Burj Al Arab, designed in the shape of a traditional Arabian sailboat, is the most important landmark that has brought the city of Dubai to the world. The tower remains the most beautiful and beautiful building in Dubai, and the best place to see it is the city of Jumeirah or the Umm Suqeim beach to the north. If you want to see the beautiful interior of the tower you will have to buy a drink or a meal. Most visitors choose to have afternoon tea served in the courtyard or in the Sky View Bar, one of the city’s most memorable experiences.

Day 3: Atlantis the Palm

The giant Atlanta resort looks like part of a strange fantasy film, with its towering towers that are built around mysterious ancient Islamic architecture, adorned with shades of frilly pinkish frills like the tomb of Liberis as described by the British newspaper The Sun. It is one of the few places in Dubai that really stands out to the popular image of “the land that has been forgotten by taste,” yet you can still marvel and marvel at its sheer size and unpopularity.

He deserves to enter and contemplate his exquisite designs, complemented by gold-plated columns, and the ruins of his vast hidden rooms under the water. The resort also offers many attractive sights including the Aquaventure Aquapark and an opportunity to swim with dolphins in Dolphin Bay.

The lost Chambers

Archaeologists will be very pleased to learn that the legendary city of Atlanta (which was last seen according to Palto, sometime around 10,000 BC) in the western Mediterranean region was finally rediscovered in the waters below Dubai. Or at least this is what the tour guide in the lost rooms wants to believe. One of the most attractive parts of Dubai’s lost rooms is a labyrinth of underwater corridors and lost rooms under the resort with its glass walls showing tunnels leading through a series of submerged ruins. What attracts you most is the enormous rows of about 65,000 species of marine creatures living quietly amidst the spooky Atlanta.

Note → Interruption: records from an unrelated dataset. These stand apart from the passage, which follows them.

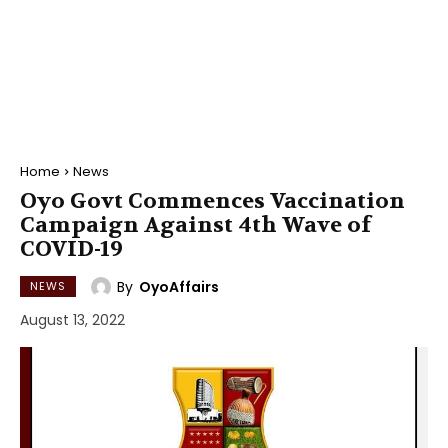
Home
News
Oyo Govt Commences Vaccination
Campaign Against 4th Wave of
COVID-19
By
OyoAffairs
NEWS
August 13, 2022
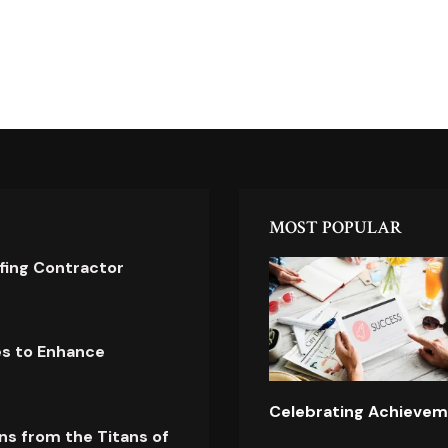
MOST POPULAR
ofing Contractor
es to Enhance
Celebrating Achievem
ns from the Titans of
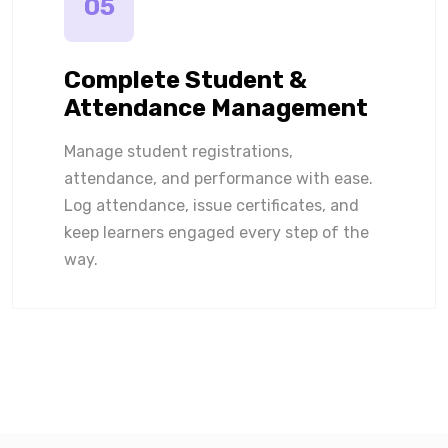
05
Complete Student &
Attendance Management
Manage student registrations,
attendance, and performance with ease.
Log attendance, issue certificates, and
keep learners engaged every step of the
way.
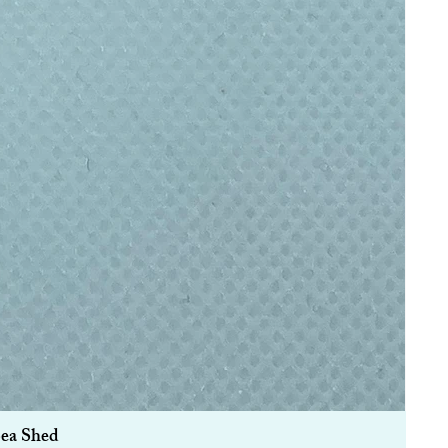
Sea Shed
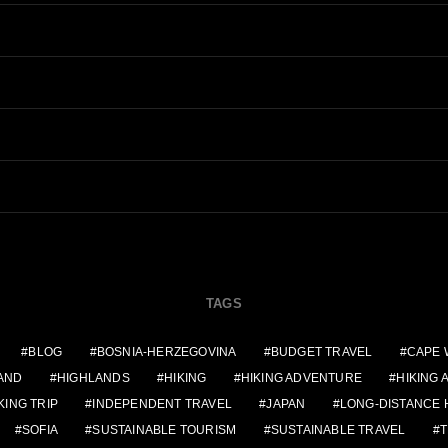
TAGS
BLOG
BOSNIA-HERZEGOVINA
BUDGET TRAVEL
CAPE 
AND
HIGHLANDS
HIKING
HIKING ADVENTURE
HIKING
KING TRIP
INDEPENDENT TRAVEL
JAPAN
LONG-DISTANCE 
SOFIA
SUSTAINABLE TOURISM
SUSTAINABLE TRAVEL
T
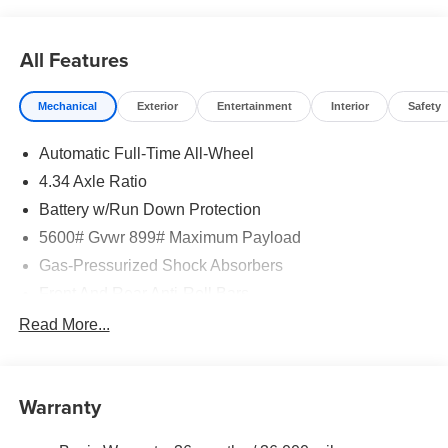
rebates may apply. Please see dealer for details. Price
does include: $5000 - Nissan Customer Cash. Exp.
08/31/2026
All Features
Mechanical
Exterior
Entertainment
Interior
Safety
Automatic Full-Time All-Wheel
4.34 Axle Ratio
Battery w/Run Down Protection
5600# Gvwr 899# Maximum Payload
Gas-Pressurized Shock Absorbers
Front And Rear Anti-Roll Bars
Electric Power-Assist Steering
Read More...
18.7 Gal. Fuel Tank
Quasi-Dual Stainless Steel Exhaust
Warranty
Permanent Locking Hubs
Strut Front Suspension w/Coil Springs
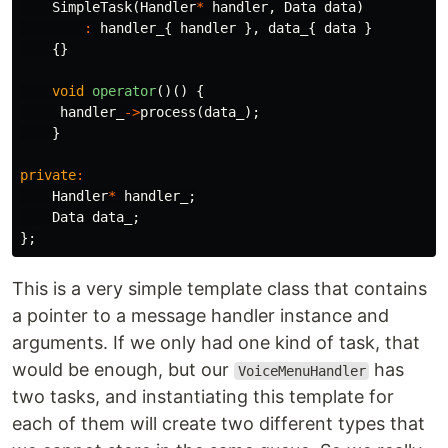
SimpleTask
(
Handler
*
handler
,
Data
data
)
:
handler_
{
handler
},
data_
{
data
}
{}
void
operator
()()
{
handler_
->
process
(
data_
);
}
private
:
Handler
*
handler_
;
Data
data_
;
};
This is a very simple template class that contains
a pointer to a message handler instance and
arguments. If we only had one kind of task, that
would be enough, but our
has
VoiceMenuHandler
two tasks, and instantiating this template for
each of them will create two different types that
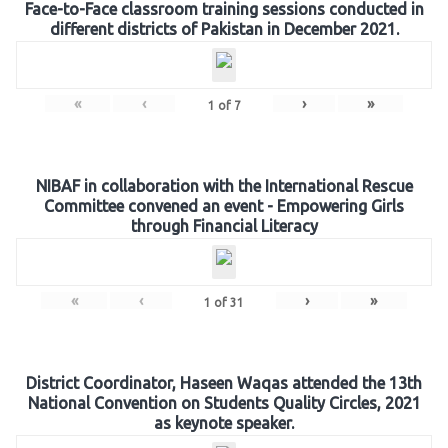
Face-to-Face classroom training sessions conducted in
different districts of Pakistan in December 2021.
«
‹
›
»
1
of
7
NIBAF in collaboration with the International Rescue
Committee convened an event - Empowering Girls
through Financial Literacy
«
‹
›
»
1
of
31
District Coordinator, Haseen Waqas attended the 13th
National Convention on Students Quality Circles, 2021
as keynote speaker.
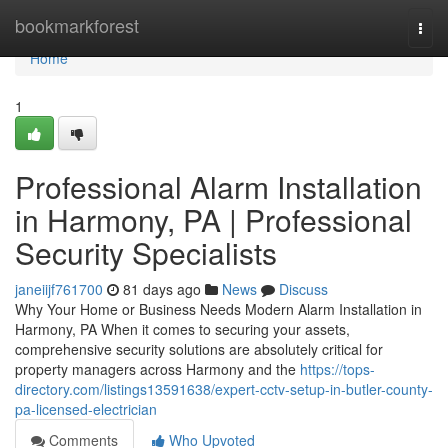
Home
bookmarkforest
Togg
navi
Home
1
Professional Alarm Installation
in Harmony, PA | Professional
Security Specialists
janeiijf761700
81 days ago
News
Discuss
Why Your Home or Business Needs Modern Alarm Installation in
Harmony, PA When it comes to securing your assets,
comprehensive security solutions are absolutely critical for
property managers across Harmony and the
https://tops-
directory.com/listings13591638/expert-cctv-setup-in-butler-county-
pa-licensed-electrician
Comments
Who Upvoted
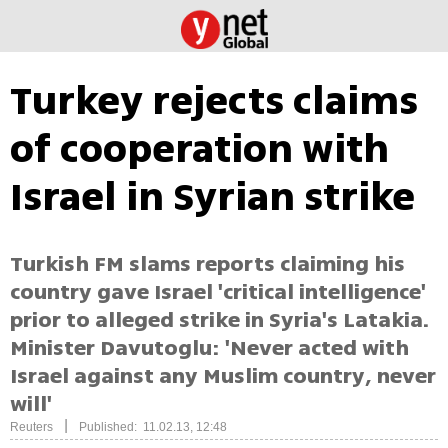
Turkey rejects claims
of cooperation with
Israel in Syrian strike
Turkish FM slams reports claiming his
country gave Israel 'critical intelligence'
prior to alleged strike in Syria's Latakia.
Minister Davutoglu: 'Never acted with
Israel against any Muslim country, never
will'
|
Reuters
Published: 11.02.13, 12:48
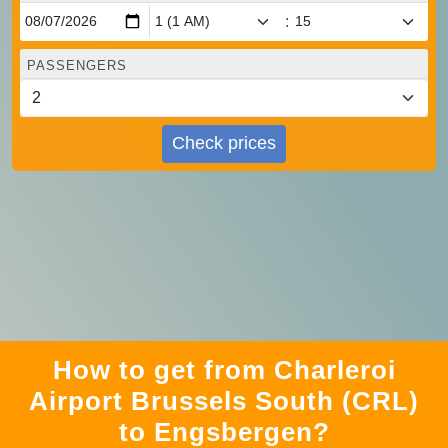
:
PASSENGERS
Check prices
How to get from Charleroi
Airport Brussels South (CRL)
to Engsbergen?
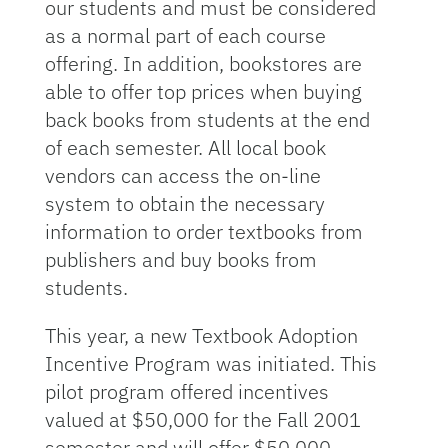
our students and must be considered
as a normal part of each course
offering. In addition, bookstores are
able to offer top prices when buying
back books from students at the end
of each semester. All local book
vendors can access the on-line
system to obtain the necessary
information to order textbooks from
publishers and buy books from
students.
This year, a new Textbook Adoption
Incentive Program was initiated. This
pilot program offered incentives
valued at $50,000 for the Fall 2001
semester and will offer $50,000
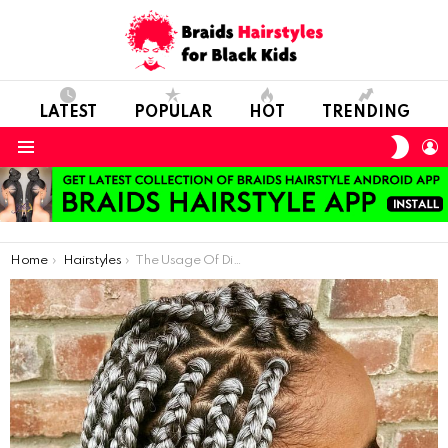
LATEST
POPULAR
HOT
TRENDING
SWIT
L
SKIN
Menu
You are here:
Home
Hairstyles
The Usage Of Different Colors When Making Hair Braids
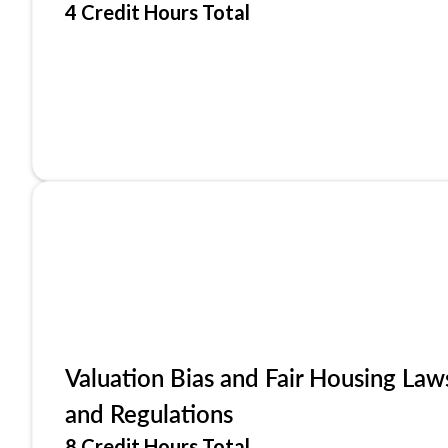
4 Credit Hours Total
Valuation Bias and Fair Housing Law
and Regulations
8 Credit Hours Total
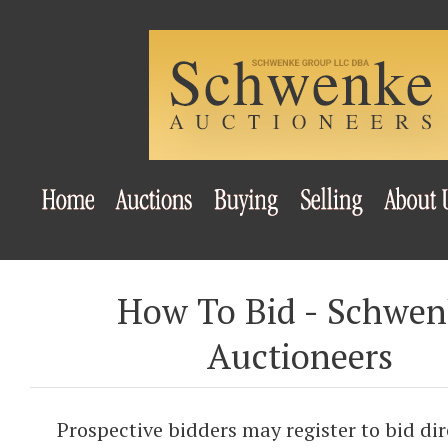
How To Bid - Schwe
Auctioneers
Prospective bidders may register to bid dir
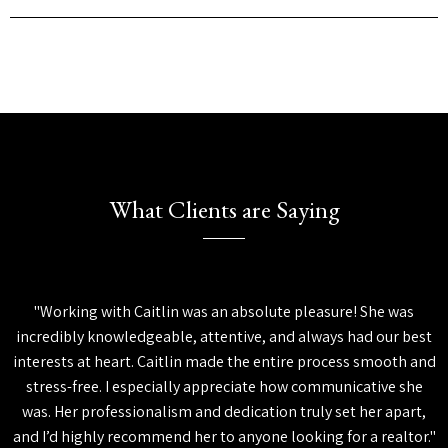
What Clients are Saying
"Working with Caitlin was an absolute pleasure! She was
incredibly knowledgeable, attentive, and always had our best
interests at heart. Caitlin made the entire process smooth and
stress-free. I especially appreciate how communicative she
was. Her professionalism and dedication truly set her apart,
and I’d highly recommend her to anyone looking for a realtor."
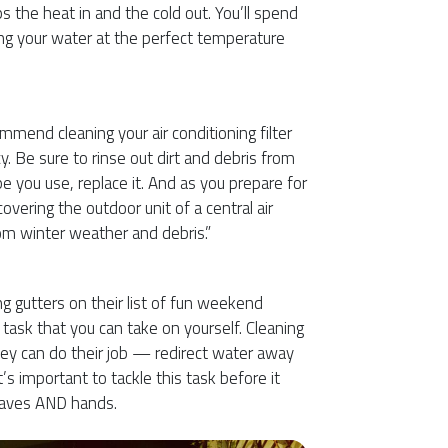
s the heat in and the cold out. You’ll spend
 your water at the perfect temperature
mmend cleaning your air conditioning filter
y. Be sure to rinse out dirt and debris from
pe you use, replace it. And as you prepare for
covering the outdoor unit of a central air
rom winter weather and debris.”
g gutters on their list of fun weekend
 task that you can take on yourself. Cleaning
hey can do their job — redirect water away
’s important to tackle this task before it
leaves AND hands.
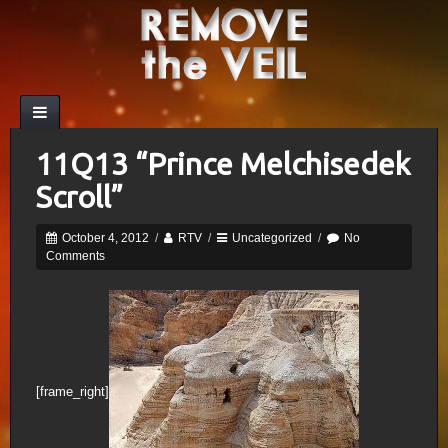
11Q13 “Prince Melchisedek
Scroll”
October 4, 2012
/
RTV
/
Uncategorized
/
No
Comments
[frame_right]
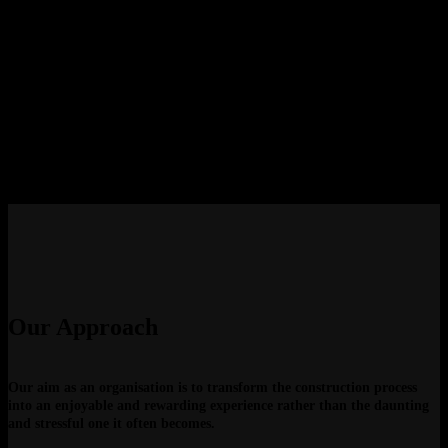
The business was established by directors who had a combined passion for
all facets of the construction industry, their goal soon became to be one of
the leading construction, fitout and project management companies. Their
drive and constant search for cutting edge design and industry changing
methods has seen the organisation evolve in to what it is today.
“Our philosophy is to have an immense understanding for the need to
balance both the cost and time associated with a project, whilst never
compromising on client service, execution or quality.” This philosophy is
engrained throughout our business and has proven to provide our clients
with the ideal strategy to meet their needs time and time again.
Our Approach
Our aim as an organisation is to transform the construction process
into an enjoyable and rewarding experience rather than the daunting
and stressful one it often becomes.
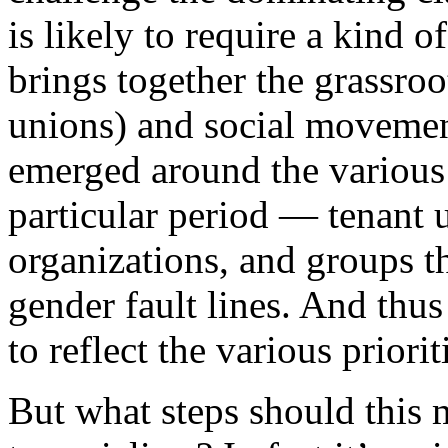
is likely to require a kind 
brings together the grassro
unions) and social movemen
emerged around the various 
particular period — tenant 
organizations, and groups t
gender fault lines. And thu
to reflect the various prior
But what steps should this 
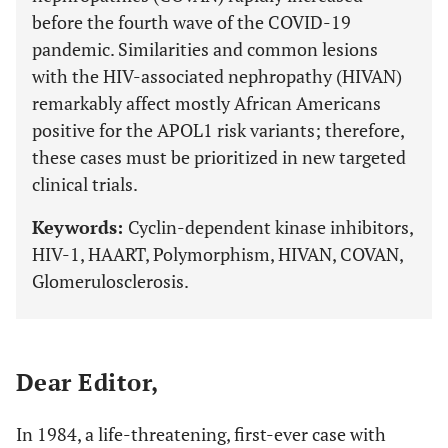
before the fourth wave of the COVID-19
pandemic. Similarities and common lesions
with the HIV-associated nephropathy (HIVAN)
remarkably affect mostly African Americans
positive for the APOL1 risk variants; therefore,
these cases must be prioritized in new targeted
clinical trials.
Keywords:
Cyclin-dependent kinase inhibitors,
HIV-1, HAART, Polymorphism, HIVAN, COVAN,
Glomerulosclerosis.
Dear Editor,
In 1984, a life-threatening, first-ever case with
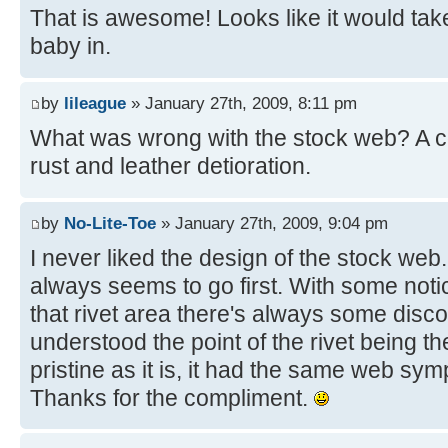
That is awesome! Looks like it would tak
baby in.
by
lileague
» January 27th, 2009, 8:11 pm
What was wrong with the stock web? A 
rust and leather detioration.
by
No-Lite-Toe
» January 27th, 2009, 9:04 pm
I never liked the design of the stock web. 
always seems to go first. With some not
that rivet area there's always some discol
understood the point of the rivet being the
pristine as it is, it had the same web s
Thanks for the compliment.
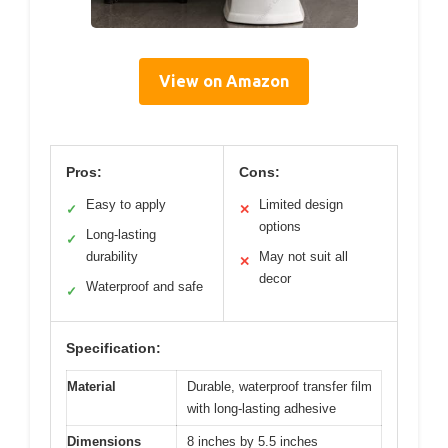
View on Amazon
Pros:
Cons:
Easy to apply
Limited design
✓
✕
options
Long-lasting
✓
durability
May not suit all
✕
decor
Waterproof and safe
✓
Specification:
Material
Durable, waterproof transfer film
with long-lasting adhesive
Dimensions
8 inches by 5.5 inches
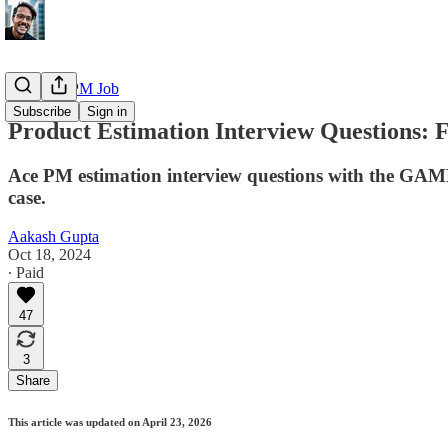
Getting a PM Job
Subscribe
Sign in
Product Estimation Interview Questions:
Ace PM estimation interview questions with the GAME 
case.
Aakash Gupta
Oct 18, 2024
∙ Paid
47
3
Share
This article was updated on April 23, 2026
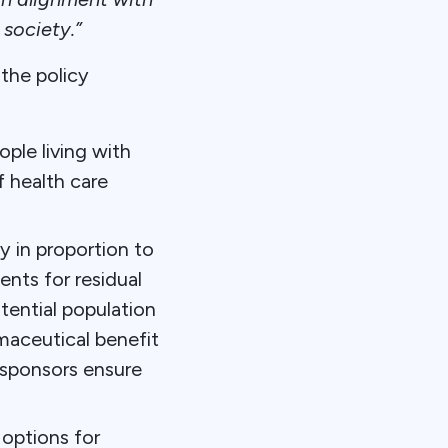
 society.”
the policy
ople living with
f health care
y in proportion to
nts for residual
tential population
rmaceutical benefit
 sponsors ensure
 options for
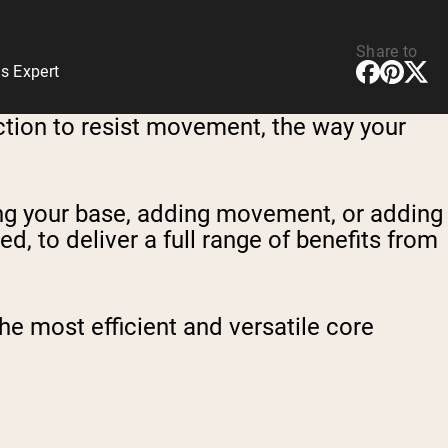
Share to
s Expert
ection to resist movement, the way your
ing your base, adding movement, or adding
, to deliver a full range of benefits from
he most efficient and versatile core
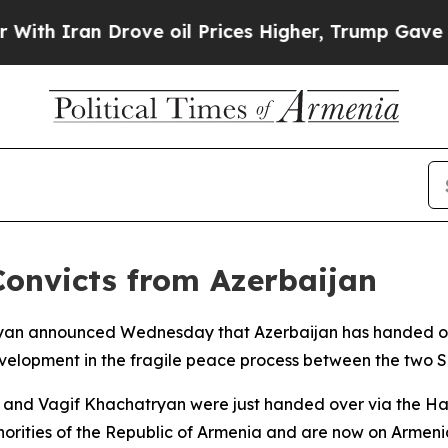
 Iran Drove oil Prices Higher, Trump Gave Polit
Convicts from Azerbaijan
inyan announced Wednesday that Azerbaijan has handed ove
evelopment in the fragile peace process between the two 
 and Vagif Khachatryan were just handed over via the Haka
orities of the Republic of Armenia and are now on Armenia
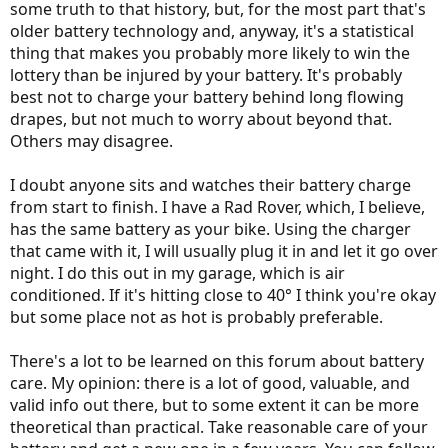
some truth to that history, but, for the most part that's
older battery technology and, anyway, it's a statistical
thing that makes you probably more likely to win the
lottery than be injured by your battery. It's probably
best not to charge your battery behind long flowing
drapes, but not much to worry about beyond that.
Others may disagree.
I doubt anyone sits and watches their battery charge
from start to finish. I have a Rad Rover, which, I believe,
has the same battery as your bike. Using the charger
that came with it, I will usually plug it in and let it go over
night. I do this out in my garage, which is air
conditioned. If it's hitting close to 40° I think you're okay
but some place not as hot is probably preferable.
There's a lot to be learned on this forum about battery
care. My opinion: there is a lot of good, valuable, and
valid info out there, but to some extent it can be more
theoretical than practical. Take reasonable care of your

Note: however, you can save entrance fees, views and views of marine life free of charge in the lobby area.

Safari in the afternoon and evening

Most visitors to Dubai are looking for trips in the desert sometime during their stay. All kinds of entertainment packages are available, but the most popular ones are trips that combine afternoon and evening. But be careful: the desert areas of Dubai are far from primitive. Tour groups and fleets of the four-wheel drives ignite the desert and fill it with noise and movement. These are all good fun and harmless, and most tours include the same types of activities. The journey begins with 45 minutes of speeding through sand dunes, and the hills that rise and fall are exciting for sand and dust, and there may be additions such as sand skiing. After that you are taken to a desert camp where you and a group of hundreds of tourists can enjoy some activities, including hookah smoking, henna drawing, traditional Arab clothing, and camel riding. Then the dinner period comes through the open buffet. Followed by the nights and music and the possibility of an Oriental dancer.

After all, we have uncovered a little of what you can see and do in Dubai.